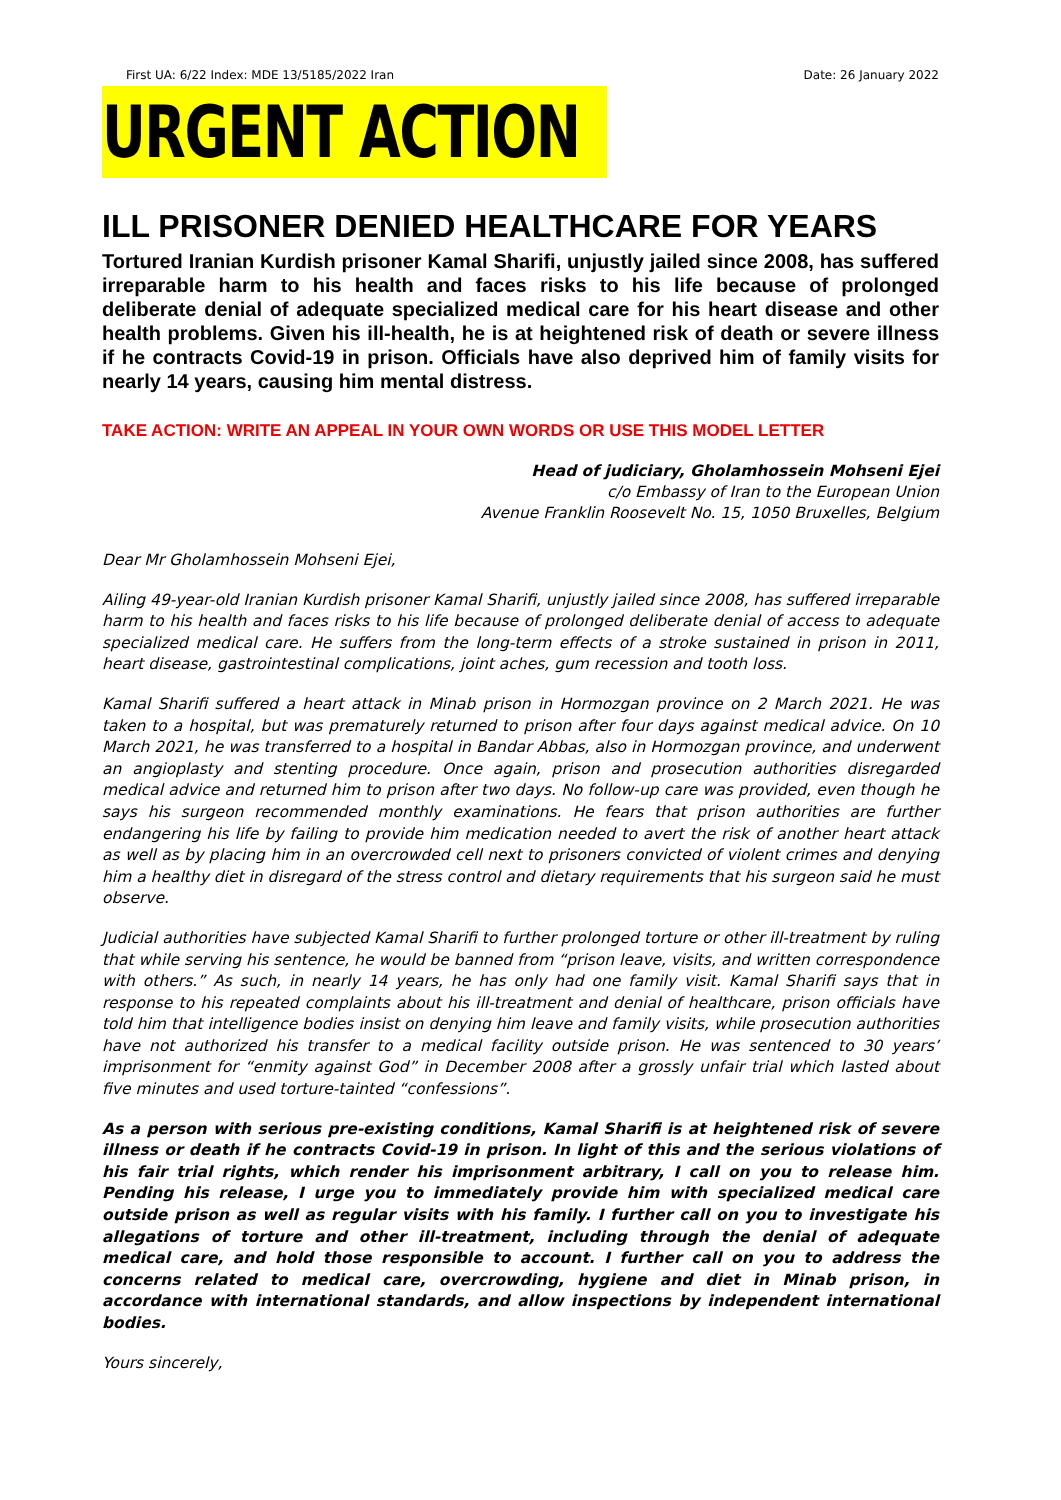First UA: 6/22 Index: MDE 13/5185/2022 Iran Date: 26 January 2022
URGENT ACTION
ILL PRISONER DENIED HEALTHCARE FOR YEARS
Tortured Iranian Kurdish prisoner Kamal Sharifi, unjustly jailed since 2008, has suffered irreparable harm to his health and faces risks to his life because of prolonged deliberate denial of adequate specialized medical care for his heart disease and other health problems. Given his ill-health, he is at heightened risk of death or severe illness if he contracts Covid-19 in prison. Officials have also deprived him of family visits for nearly 14 years, causing him mental distress.
TAKE ACTION: WRITE AN APPEAL IN YOUR OWN WORDS OR USE THIS MODEL LETTER
Head of judiciary, Gholamhossein Mohseni Ejei
c/o Embassy of Iran to the European Union
Avenue Franklin Roosevelt No. 15, 1050 Bruxelles, Belgium
Dear Mr Gholamhossein Mohseni Ejei,
Ailing 49-year-old Iranian Kurdish prisoner Kamal Sharifi, unjustly jailed since 2008, has suffered irreparable harm to his health and faces risks to his life because of prolonged deliberate denial of access to adequate specialized medical care. He suffers from the long-term effects of a stroke sustained in prison in 2011, heart disease, gastrointestinal complications, joint aches, gum recession and tooth loss.
Kamal Sharifi suffered a heart attack in Minab prison in Hormozgan province on 2 March 2021. He was taken to a hospital, but was prematurely returned to prison after four days against medical advice. On 10 March 2021, he was transferred to a hospital in Bandar Abbas, also in Hormozgan province, and underwent an angioplasty and stenting procedure. Once again, prison and prosecution authorities disregarded medical advice and returned him to prison after two days. No follow-up care was provided, even though he says his surgeon recommended monthly examinations. He fears that prison authorities are further endangering his life by failing to provide him medication needed to avert the risk of another heart attack as well as by placing him in an overcrowded cell next to prisoners convicted of violent crimes and denying him a healthy diet in disregard of the stress control and dietary requirements that his surgeon said he must observe.
Judicial authorities have subjected Kamal Sharifi to further prolonged torture or other ill-treatment by ruling that while serving his sentence, he would be banned from “prison leave, visits, and written correspondence with others.” As such, in nearly 14 years, he has only had one family visit. Kamal Sharifi says that in response to his repeated complaints about his ill-treatment and denial of healthcare, prison officials have told him that intelligence bodies insist on denying him leave and family visits, while prosecution authorities have not authorized his transfer to a medical facility outside prison. He was sentenced to 30 years’ imprisonment for “enmity against God” in December 2008 after a grossly unfair trial which lasted about five minutes and used torture-tainted “confessions”.
As a person with serious pre-existing conditions, Kamal Sharifi is at heightened risk of severe illness or death if he contracts Covid-19 in prison. In light of this and the serious violations of his fair trial rights, which render his imprisonment arbitrary, I call on you to release him. Pending his release, I urge you to immediately provide him with specialized medical care outside prison as well as regular visits with his family. I further call on you to investigate his allegations of torture and other ill-treatment, including through the denial of adequate medical care, and hold those responsible to account. I further call on you to address the concerns related to medical care, overcrowding, hygiene and diet in Minab prison, in accordance with international standards, and allow inspections by independent international bodies.
Yours sincerely,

☆ ☆ ☆ ☆

Problem to solve
When you set down the records above, copy every line exactly and exclude the pictures.

Written answer
First UA: 6/22 Index: MDE 13/5185/2022 Iran Date: 26 January 2022
URGENT ACTION
ILL PRISONER DENIED HEALTHCARE FOR YEARS
Tortured Iranian Kurdish prisoner Kamal Sharifi, unjustly jailed since 2008, has suffered irreparable harm to his health and faces risks to his life because of prolonged deliberate denial of adequate specialized medical care for his heart disease and other health problems. Given his ill-health, he is at heightened risk of death or severe illness if he contracts Covid-19 in prison. Officials have also deprived him of family visits for nearly 14 years, causing him mental distress.
TAKE ACTION: WRITE AN APPEAL IN YOUR OWN WORDS OR USE THIS MODEL LETTER
Head of judiciary, Gholamhossein Mohseni Ejei
c/o Embassy of Iran to the European Union
Avenue Franklin Roosevelt No. 15, 1050 Bruxelles, Belgium
Dear Mr Gholamhossein Mohseni Ejei,
Ailing 49-year-old Iranian Kurdish prisoner Kamal Sharifi, unjustly jailed since 2008, has suffered irreparable harm to his health and faces risks to his life because of prolonged deliberate denial of access to adequate specialized medical care. He suffers from the long-term effects of a stroke sustained in prison in 2011, heart disease, gastrointestinal complications, joint aches, gum recession and tooth loss.
Kamal Sharifi suffered a heart attack in Minab prison in Hormozgan province on 2 March 2021. He was taken to a hospital, but was prematurely returned to prison after four days against medical advice. On 10 March 2021, he was transferred to a hospital in Bandar Abbas, also in Hormozgan province, and underwent an angioplasty and stenting procedure. Once again, prison and prosecution authorities disregarded medical advice and returned him to prison after two days. No follow-up care was provided, even though he says his surgeon recommended monthly examinations. He fears that prison authorities are further endangering his life by failing to provide him medication needed to avert the risk of another heart attack as well as by placing him in an overcrowded cell next to prisoners convicted of violent crimes and denying him a healthy diet in disregard of the stress control and dietary requirements that his surgeon said he must observe.
Judicial authorities have subjected Kamal Sharifi to further prolonged torture or other ill-treatment by ruling that while serving his sentence, he would be banned from “prison leave, visits, and written correspondence with others.” As such, in nearly 14 years, he has only had one family visit. Kamal Sharifi says that in response to his repeated complaints about his ill-treatment and denial of healthcare, prison officials have told him that intelligence bodies insist on denying him leave and family visits, while prosecution authorities have not authorized his transfer to a medical facility outside prison. He was sentenced to 30 years’ imprisonment for “enmity against God” in December 2008 after a grossly unfair trial which lasted about five minutes and used torture-tainted “confessions”.
As a person with serious pre-existing conditions, Kamal Sharifi is at heightened risk of severe illness or death if he contracts Covid-19 in prison. In light of this and the serious violations of his fair trial rights, which render his imprisonment arbitrary, I call on you to release him. Pending his release, I urge you to immediately provide him with specialized medical care outside prison as well as regular visits with his family. I further call on you to investigate his allegations of torture and other ill-treatment, including through the denial of adequate medical care, and hold those responsible to account. I further call on you to address the concerns related to medical care, overcrowding, hygiene and diet in Minab prison, in accordance with international standards, and allow inspections by independent international bodies.
Yours sincerely,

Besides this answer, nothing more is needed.